Found Behind the Bookshelf
Book Review

We get books. Lots of books. Some aren’t worth reviewing. The list of books to review seems to get ever-longer. Unfortunately, some titles, well, are just forgotten.

Here’s a quick snapshot of two worthwhile books that got lost behind the bookshelf.

Google Hacks: Tips & Tools for Finding and Using the World’s Information
Rael Dornfest, Paul Bausch, Tara Calishain

510 pages
O’Reilly Media http://www.oreilly.com
ISBN: 0596527063

While Google is a household name, even in the George W. Bush family, most people have not even scratched the surface of Google’s real searching power. When confronted by 11,800,00 hits when searching for “Britney Spears”, the average searcher is probably so discouraged they give up hoping to find the right bit of information.

Asking the right question is what Google searching is all about. Casting too broad a net forces you to waste time sorting through the undesired hits. Google Hacks shows you how easy it is to learn the right way to search.

Here’s a sample of some chapter headings:

4. Specialized Vocabularies: Slang and Terminology 5. Getting Around the 10 Word Limit 6. Word Order Matters 7. Repetition Matters 8. Mixing Syntaxes 9. Hacking Google URLs 10. Hacking Google Search Forms 11. Date-Range Searching 12. Understanding and Using Julian Dates 13. Using Full-Word Wildcards 14. inurl: Versus site: 15. Checking Spelling 16. Consulting the Dictionary 17. Consulting the Phonebook 18. Tracking Stocks 19. Google Interface for Translators

As I’ve come to expect from O’Reilly, the book is well-written, and easy to digest. You can skip from one section to another, as your mood changes.

The book has several sections that are more of interest to web site developers and programmers; I just skipped past them, and didn’t miss a beat.

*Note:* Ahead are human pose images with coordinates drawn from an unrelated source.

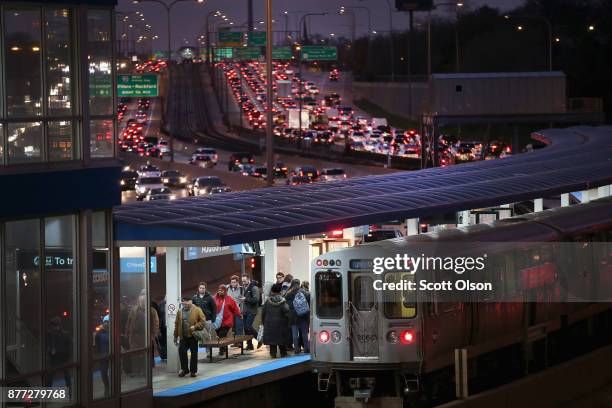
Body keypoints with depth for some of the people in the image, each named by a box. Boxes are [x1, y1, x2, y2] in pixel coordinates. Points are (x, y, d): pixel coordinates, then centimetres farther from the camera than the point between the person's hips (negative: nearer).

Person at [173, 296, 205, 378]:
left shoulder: (197, 310, -3)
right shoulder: (180, 312, 10)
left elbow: (203, 321, -6)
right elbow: (177, 324, 12)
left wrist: (195, 326, -19)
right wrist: (176, 336, 10)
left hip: (193, 336, -3)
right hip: (183, 336, 3)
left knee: (194, 353, 4)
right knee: (181, 351, -6)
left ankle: (193, 370, 14)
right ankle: (184, 369, 8)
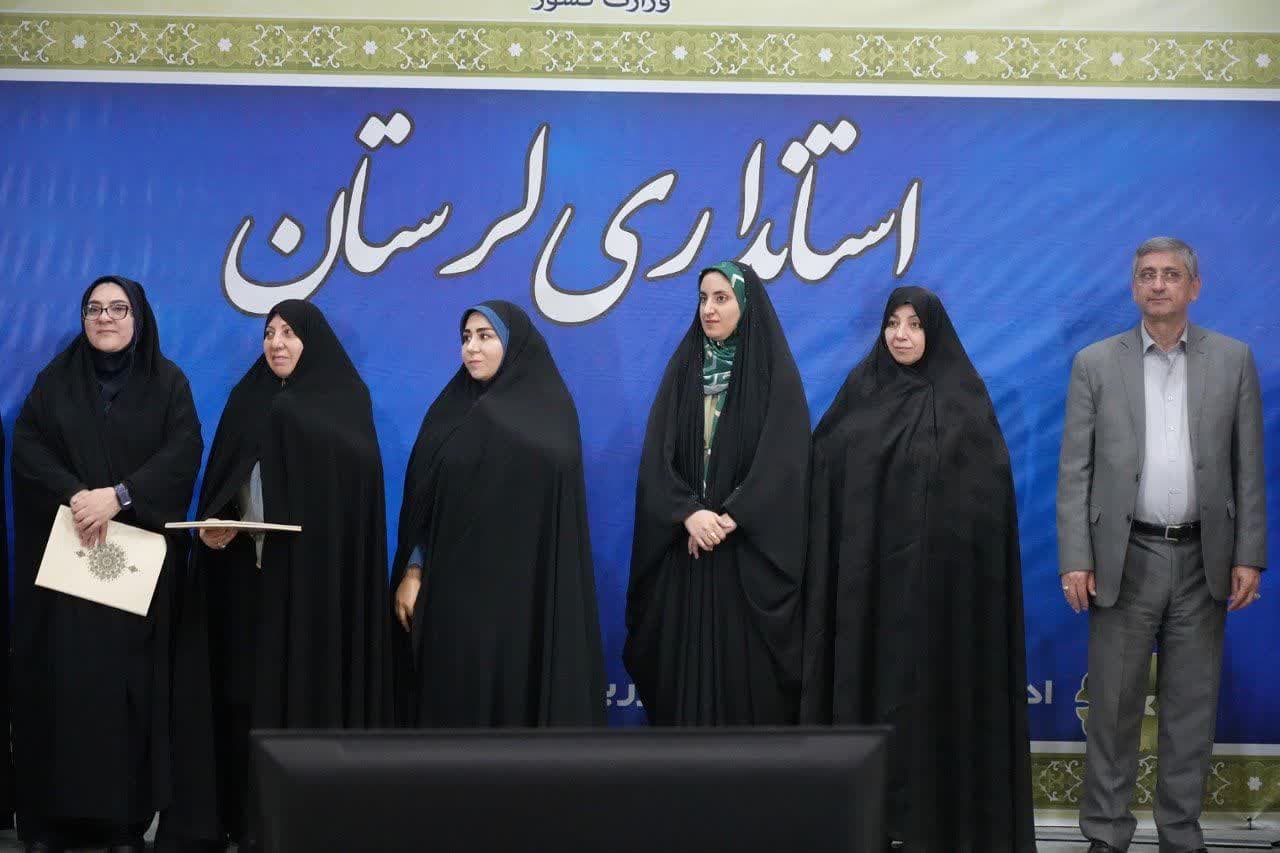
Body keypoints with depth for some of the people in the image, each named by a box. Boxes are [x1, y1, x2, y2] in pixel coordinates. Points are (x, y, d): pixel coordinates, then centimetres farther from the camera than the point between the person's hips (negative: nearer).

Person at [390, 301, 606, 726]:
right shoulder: (451, 410, 12)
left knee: (513, 697, -3)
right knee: (450, 700, 4)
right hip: (451, 587, 4)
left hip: (518, 592, -4)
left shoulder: (549, 412, -1)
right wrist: (412, 572, -1)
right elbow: (421, 498, 9)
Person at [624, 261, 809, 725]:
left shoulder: (775, 372, -2)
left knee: (747, 665, -3)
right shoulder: (682, 368, 8)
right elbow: (656, 454, 0)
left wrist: (729, 520, -18)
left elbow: (784, 460, -10)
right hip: (685, 547, 3)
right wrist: (688, 514, -16)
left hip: (750, 551, -3)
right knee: (684, 659, 3)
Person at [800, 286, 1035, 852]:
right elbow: (824, 469, 7)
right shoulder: (860, 391, 8)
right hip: (870, 570, 2)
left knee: (935, 684, 0)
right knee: (872, 679, 3)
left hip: (940, 571, -2)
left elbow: (991, 485, -2)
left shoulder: (965, 396, 1)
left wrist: (971, 557, -12)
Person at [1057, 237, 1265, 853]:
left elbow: (1249, 468, 4)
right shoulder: (1095, 364, 2)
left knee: (1193, 707, 7)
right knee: (1113, 705, 4)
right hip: (1125, 558, -1)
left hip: (1203, 560, 1)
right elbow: (1074, 471, 0)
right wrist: (1075, 560, -7)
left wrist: (1249, 556, -1)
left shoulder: (1233, 361, 5)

The information is almost all very useful; a minority of the tips are pointlessly arcane. Now, if I can only remember what I’ve learned!

MyMac rating: 4 out of 5

Print Like a Pro: A Digital Photographer’s Guide
Jon Canfield

358 pages
Peachpit Press http://www.peachpit.com
ISBN: 0321385543

The Macintosh began life in 1984 as a WSYWIG computer: what you see is what you get. Albeit a black and white 72 DPI computer using a black and white 72 DPI ImageWriter printer, the advertising was fundamentally true; your printed page looked like what you saw on screen.

Flash ahead to 2006. Multi-ink color printers, LCD monitors, CRT monitors, all with varying resolution. Monitor calibration issues, printer profiles, and paper choices all combine to produce big hassles to getting great output. You can produce what used to be professional quality output at home if you can get by the technical hurdles.

I found Print Like a Pro to be a good cross-platform discussion of the concepts involved in printing high-quality documents. Many of the same hurdles are found on both Mac and Windows, and Canfield does not shortchange either one.

The ten chapters go from the basics (Setting up a Print Studio and color management basics) to book printing and working with specialized print service bureaus.

While the author covers basic Photoshop editing, there are plenty of other books that delve deeper, so don’t buy Print Like a Pro to learn about Photoshop.

Buy it to learn about the fundamental concepts of getting good printed output. It’s a worthwhile purchase for anyone who has invested in a quality color printer, and wished to make the most of it.